アスファルト防水のエキスパート 東西アスファルト事業協同組合
今日の講演では、最初にベトナムの実験集合住宅の話をしようと思います。2003年6月、ハノイに竣工して9月頃から使われ始めている建物です。ハノイは今、観光ブームで、日本からもたくさんの人が行っていますが、僕たちは5年ぐらい前から通っていました。
ハノイでは、日本と違って、自分で多分こうなるだろうと思っていたことが裏切られます。自分の感覚とか経験で予測できないことがいっぱい起こってきます。そこで設計を進めていると、自分でもびっくりするぐらいワクワクできるのです。香港経由で丸一日かかる移動時間も苦になりません。ほかに中国の北京や天津では住宅を、カタールのドーハでは大学の教養学部をつくっていますが、そこでもやはりワクワクできます。自分がこんなに面白いと思うことですから、共感してもらえる部分も多いのではないかと思っています。
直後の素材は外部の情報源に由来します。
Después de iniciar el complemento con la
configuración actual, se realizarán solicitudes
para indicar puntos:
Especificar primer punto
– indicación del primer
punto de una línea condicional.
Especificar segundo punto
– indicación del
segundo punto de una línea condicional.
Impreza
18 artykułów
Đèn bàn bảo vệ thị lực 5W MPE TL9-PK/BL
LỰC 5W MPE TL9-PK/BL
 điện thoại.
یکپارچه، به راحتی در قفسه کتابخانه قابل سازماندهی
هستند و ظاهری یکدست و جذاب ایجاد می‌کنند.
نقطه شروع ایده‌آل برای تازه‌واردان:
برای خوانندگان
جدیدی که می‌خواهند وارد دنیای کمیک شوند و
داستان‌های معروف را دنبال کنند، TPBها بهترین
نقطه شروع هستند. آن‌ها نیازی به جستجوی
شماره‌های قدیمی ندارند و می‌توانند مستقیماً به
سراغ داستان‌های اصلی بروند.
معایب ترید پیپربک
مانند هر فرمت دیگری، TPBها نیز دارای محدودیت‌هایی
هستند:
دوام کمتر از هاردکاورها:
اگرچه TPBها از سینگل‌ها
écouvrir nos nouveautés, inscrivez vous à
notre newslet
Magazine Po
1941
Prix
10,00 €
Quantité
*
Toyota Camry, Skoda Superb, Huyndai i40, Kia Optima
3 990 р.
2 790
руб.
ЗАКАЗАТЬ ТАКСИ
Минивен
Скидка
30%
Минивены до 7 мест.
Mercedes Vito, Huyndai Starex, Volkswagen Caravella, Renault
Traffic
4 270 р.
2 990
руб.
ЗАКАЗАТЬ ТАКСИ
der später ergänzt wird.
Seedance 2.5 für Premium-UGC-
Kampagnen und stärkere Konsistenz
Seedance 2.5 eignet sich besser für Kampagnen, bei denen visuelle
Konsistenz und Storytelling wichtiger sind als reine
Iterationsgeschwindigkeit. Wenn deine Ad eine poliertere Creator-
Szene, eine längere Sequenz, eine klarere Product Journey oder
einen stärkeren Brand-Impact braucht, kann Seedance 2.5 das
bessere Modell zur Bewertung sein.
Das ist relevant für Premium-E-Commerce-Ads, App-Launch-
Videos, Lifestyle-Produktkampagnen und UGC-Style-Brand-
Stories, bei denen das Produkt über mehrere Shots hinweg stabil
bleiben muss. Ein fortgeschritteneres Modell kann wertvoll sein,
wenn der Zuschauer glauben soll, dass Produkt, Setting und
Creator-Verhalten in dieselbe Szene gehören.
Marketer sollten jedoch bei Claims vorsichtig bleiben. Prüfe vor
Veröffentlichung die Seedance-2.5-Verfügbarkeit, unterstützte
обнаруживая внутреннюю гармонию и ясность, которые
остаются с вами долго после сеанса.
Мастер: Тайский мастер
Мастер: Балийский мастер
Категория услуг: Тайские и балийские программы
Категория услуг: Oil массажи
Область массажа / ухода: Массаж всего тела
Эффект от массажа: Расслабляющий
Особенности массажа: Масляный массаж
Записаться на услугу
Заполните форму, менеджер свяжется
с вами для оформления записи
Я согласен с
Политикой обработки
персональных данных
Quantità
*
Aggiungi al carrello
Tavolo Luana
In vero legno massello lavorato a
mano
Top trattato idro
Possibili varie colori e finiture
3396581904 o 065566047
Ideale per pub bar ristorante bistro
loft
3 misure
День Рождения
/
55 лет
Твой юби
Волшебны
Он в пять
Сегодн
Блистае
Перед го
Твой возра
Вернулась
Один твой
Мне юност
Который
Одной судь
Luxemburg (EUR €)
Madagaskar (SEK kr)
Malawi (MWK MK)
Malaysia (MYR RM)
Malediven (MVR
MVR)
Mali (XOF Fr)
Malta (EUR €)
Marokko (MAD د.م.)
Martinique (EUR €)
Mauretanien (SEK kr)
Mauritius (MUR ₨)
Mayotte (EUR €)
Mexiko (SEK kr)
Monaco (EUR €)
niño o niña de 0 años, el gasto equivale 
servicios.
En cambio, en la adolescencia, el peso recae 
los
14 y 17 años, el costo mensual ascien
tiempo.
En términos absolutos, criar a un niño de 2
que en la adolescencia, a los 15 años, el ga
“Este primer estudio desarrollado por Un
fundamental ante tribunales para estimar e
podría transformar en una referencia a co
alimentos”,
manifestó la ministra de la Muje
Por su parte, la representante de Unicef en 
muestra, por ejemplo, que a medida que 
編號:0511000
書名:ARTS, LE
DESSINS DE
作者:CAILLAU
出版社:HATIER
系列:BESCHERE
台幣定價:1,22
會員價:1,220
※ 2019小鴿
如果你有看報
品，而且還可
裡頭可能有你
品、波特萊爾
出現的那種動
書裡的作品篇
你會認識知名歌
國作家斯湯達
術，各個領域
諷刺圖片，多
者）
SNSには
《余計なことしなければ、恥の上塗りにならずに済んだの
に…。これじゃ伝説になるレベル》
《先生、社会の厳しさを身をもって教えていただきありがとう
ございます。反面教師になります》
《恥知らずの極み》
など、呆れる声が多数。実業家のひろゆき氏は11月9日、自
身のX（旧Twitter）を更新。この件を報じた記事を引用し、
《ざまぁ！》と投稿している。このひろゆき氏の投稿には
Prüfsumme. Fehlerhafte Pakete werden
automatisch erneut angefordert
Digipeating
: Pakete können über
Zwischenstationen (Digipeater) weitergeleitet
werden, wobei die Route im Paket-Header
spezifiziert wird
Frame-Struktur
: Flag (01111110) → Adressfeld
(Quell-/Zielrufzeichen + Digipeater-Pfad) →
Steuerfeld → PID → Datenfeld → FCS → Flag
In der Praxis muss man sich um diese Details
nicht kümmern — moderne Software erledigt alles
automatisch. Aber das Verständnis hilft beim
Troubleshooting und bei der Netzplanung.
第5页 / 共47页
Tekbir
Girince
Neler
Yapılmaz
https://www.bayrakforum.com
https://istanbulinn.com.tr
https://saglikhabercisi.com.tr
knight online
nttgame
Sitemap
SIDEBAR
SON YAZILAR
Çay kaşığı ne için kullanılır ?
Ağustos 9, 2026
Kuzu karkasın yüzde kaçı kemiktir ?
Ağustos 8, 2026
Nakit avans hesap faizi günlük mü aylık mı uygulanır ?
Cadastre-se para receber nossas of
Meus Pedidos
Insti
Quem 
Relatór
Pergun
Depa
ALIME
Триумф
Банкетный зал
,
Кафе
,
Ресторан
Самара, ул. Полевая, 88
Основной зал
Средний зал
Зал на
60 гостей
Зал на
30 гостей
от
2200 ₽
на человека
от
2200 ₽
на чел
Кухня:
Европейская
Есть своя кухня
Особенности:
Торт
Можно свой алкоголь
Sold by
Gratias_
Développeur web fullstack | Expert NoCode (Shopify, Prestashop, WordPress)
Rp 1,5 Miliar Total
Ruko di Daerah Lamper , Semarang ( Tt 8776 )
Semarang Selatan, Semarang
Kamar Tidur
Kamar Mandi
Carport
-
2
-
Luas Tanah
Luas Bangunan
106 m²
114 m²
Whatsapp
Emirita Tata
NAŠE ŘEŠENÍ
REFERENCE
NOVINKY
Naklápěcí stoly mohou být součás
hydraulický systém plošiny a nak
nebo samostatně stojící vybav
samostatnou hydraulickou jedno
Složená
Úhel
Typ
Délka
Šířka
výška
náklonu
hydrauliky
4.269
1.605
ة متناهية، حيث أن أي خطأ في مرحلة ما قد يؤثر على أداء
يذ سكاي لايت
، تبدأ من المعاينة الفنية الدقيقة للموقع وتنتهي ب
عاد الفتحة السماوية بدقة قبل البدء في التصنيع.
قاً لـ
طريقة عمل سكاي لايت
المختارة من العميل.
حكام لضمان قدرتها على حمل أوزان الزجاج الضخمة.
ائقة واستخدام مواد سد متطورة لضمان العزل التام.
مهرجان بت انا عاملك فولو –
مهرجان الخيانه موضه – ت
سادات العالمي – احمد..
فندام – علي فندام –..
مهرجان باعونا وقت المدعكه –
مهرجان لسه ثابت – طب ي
日本は今、建築をあまりつくらなくてもいい時代になりつつあります。大学でも、学生はリノベーションやコンバージョンの課題にエネルギーを出しています。それはそれで共感もできますし、確かに何でも壊してしまえばいいという時代ではありません。
でも、実際にはまだまだ世界の中には建物をちゃんとつくってほしい人たちがたくさんいます。そういうところでやっていることも含めて相対化しながら、再度、日本の状況を見られたらいいなと思っています。
僕の設計活動は学生時代に立ち上げたシーラカンスから始まって、今はかたちを変えてC+A(シーラカンス アンド アソシエイツ)という事務所になっています。ここ名古屋にも事務所があり、ふたりパートナーがいて、東京では僕を入れて三人のパートナーでやっています。今日お話しするのは僕が中心になってやっている仕事です。ハノイのプロジェクトは東京大学の曲渕英邦さんの研究室と、東京理科大学の僕の研究室の学生が中心になり、それに現地の人たちが共働するかたちで進められました。ほかの海外プロジェクトも、磯崎新さんとのアイ・ネットだったり、山本理顕さんを含む五人の建築家との共働プロジェクトだったり、新しいテーマに向かっていくときには狭い意味での共同設計とは違ったコラボレーションが絶対必要になっていることを実感しています。